TEXT →

====

In one part of that book Banffy recounts the adventures he had in 1919 while serving as an envoy to represent the interests of the Szekely, a Hungarian speaking people who inhabit the Eastern Carpathian Mountains in Transylvania. As part of his duties, Banffy tries to make his way to Great Britain where he can speak on behalf of the Szekely to post-war peacemakers. Banffy is quintessential wandering Hungarian, set adrift from his homeland by the outcome of war, something that occurred on countless occasions to Hungarians during the 20th century. He ends up in the Netherlands searching for someone who can help him get across the channel and gain access to peacemakers in England. Banffy, a man who heretofore in life had enjoyed the privileges of wealth and power that flowed from his elite, aristocratic background is reduced to searching the very fringes of society for help. This brings him into an unforgettable meeting with a deeply disturbed Hungarian exile, a man whose personality and principles are an unsettling example of deep rooted bitterness, cynicism and recrimination. The man known as Leipnik displays a disturbing array of reactionary emotions, the same ones that would come to plague both Hungary and Europe during the interwar years.

====

EXERCISE SET →
1) Condense the paragraph of the Banffy passage that begins "In one part of that book" into a bulleted list, keeping its main facts.
2) Carry on the passage about Banffy's 1919 mission from the point where it stops.

====

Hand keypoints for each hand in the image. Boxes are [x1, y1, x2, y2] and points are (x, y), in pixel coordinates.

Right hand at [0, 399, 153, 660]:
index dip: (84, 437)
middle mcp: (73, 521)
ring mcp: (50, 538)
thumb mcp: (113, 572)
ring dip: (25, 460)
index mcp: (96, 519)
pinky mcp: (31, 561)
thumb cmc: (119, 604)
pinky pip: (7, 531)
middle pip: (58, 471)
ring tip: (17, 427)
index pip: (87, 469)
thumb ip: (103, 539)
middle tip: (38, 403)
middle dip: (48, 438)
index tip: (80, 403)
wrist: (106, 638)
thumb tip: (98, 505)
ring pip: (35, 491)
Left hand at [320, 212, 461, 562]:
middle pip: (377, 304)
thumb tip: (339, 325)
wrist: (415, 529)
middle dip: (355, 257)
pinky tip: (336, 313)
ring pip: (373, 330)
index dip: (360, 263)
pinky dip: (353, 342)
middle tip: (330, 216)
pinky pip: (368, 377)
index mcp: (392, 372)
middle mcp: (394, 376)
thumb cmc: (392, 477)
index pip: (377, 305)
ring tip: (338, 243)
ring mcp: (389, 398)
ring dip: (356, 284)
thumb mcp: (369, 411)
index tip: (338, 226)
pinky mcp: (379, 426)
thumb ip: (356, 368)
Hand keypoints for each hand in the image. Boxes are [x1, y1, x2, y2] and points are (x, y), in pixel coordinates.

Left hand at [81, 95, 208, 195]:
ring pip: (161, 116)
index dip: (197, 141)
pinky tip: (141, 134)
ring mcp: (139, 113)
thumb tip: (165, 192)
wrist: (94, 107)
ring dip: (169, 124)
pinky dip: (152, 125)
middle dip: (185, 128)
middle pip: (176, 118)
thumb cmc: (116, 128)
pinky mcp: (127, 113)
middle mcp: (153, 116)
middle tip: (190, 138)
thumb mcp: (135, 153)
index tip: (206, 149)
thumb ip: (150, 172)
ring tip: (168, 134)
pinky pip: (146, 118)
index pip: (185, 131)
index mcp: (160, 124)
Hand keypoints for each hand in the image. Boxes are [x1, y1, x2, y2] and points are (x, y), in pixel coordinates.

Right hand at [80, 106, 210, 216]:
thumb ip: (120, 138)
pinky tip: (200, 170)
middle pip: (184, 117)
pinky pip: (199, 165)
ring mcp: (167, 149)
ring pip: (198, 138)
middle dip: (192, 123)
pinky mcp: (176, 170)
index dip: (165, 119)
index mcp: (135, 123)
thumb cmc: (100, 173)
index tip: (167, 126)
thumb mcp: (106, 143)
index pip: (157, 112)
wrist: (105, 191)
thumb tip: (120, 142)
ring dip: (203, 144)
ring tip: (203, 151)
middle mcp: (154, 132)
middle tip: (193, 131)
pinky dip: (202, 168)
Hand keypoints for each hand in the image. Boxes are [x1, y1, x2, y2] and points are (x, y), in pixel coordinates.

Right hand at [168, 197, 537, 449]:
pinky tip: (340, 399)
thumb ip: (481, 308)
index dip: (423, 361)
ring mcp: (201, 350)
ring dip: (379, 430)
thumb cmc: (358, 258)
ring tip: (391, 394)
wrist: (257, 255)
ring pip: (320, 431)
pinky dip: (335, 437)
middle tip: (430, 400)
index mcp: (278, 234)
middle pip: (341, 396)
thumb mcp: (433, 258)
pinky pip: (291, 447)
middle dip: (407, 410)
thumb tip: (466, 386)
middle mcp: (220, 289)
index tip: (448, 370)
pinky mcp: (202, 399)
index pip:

====

ANSWERS →
1)
- In 1919 Banffy served as an envoy representing the Szekely, a Hungarian-speaking people of the Eastern Carpathian Mountains in Transylvania.
- He tried to reach Great Britain to speak for the Szekely to post-war peacemakers.
- Cut off from his homeland by the war's outcome, he was a quintessential wandering Hungarian, a fate many Hungarians shared in the 20th century.
- In the Netherlands he looked for someone to help him cross the channel and reach the peacemakers in England.
- Once privileged by wealth, power and aristocratic birth, he had to seek help on the fringes of society.
- There he met Leipnik, a deeply disturbed Hungarian exile full of bitterness, cynicism and recrimination.
- Leipnik's reactionary emotions were the same ones that would later plague Hungary and Europe between the wars.

2)
The strand in Scheveningen as it looked at the turn of the 20th century

Better days behind them – The strand in Scheveningen as it looked at the turn of the 20th century

On The Fringes Of A Stormy Sea
As Banffy relates: I had some other sources to tap as well. One of these led me a to a man of somewhat dubious reputation but who was one of those characters that come to the surface in wartime. He was a Mr. Leipnik of Hungarian descent but long resident in England. As far as I could gather he was regarded everywhere, at home as well as abroad, as a most suspicious character…He had prophesied the downfall of the Central Powers in the newspapers of several countries and had suggested that salvation would only be found in the same system of universal brotherhood as the League of Nations…

Mr. Leipnik lived at Scheveningen in one of those enormous fashionable hotels built along the seashore. When I went to see him there it was February, and the six-storey hotel, the last before one reached the northern dunes, had a forlorn air since most of the hundreds of windows were closed and the portico boarded up. Everything that during the high season in summer would be bright with flowers and color and new paint, was shabby, grey and battered. Everywhere, including the garden, seemed abandoned and strewn with rubbish. To reach his tiny room on God knows which upper floor I had to climb up a service stair. There, at last, I found the excellent Mr. Leipnik.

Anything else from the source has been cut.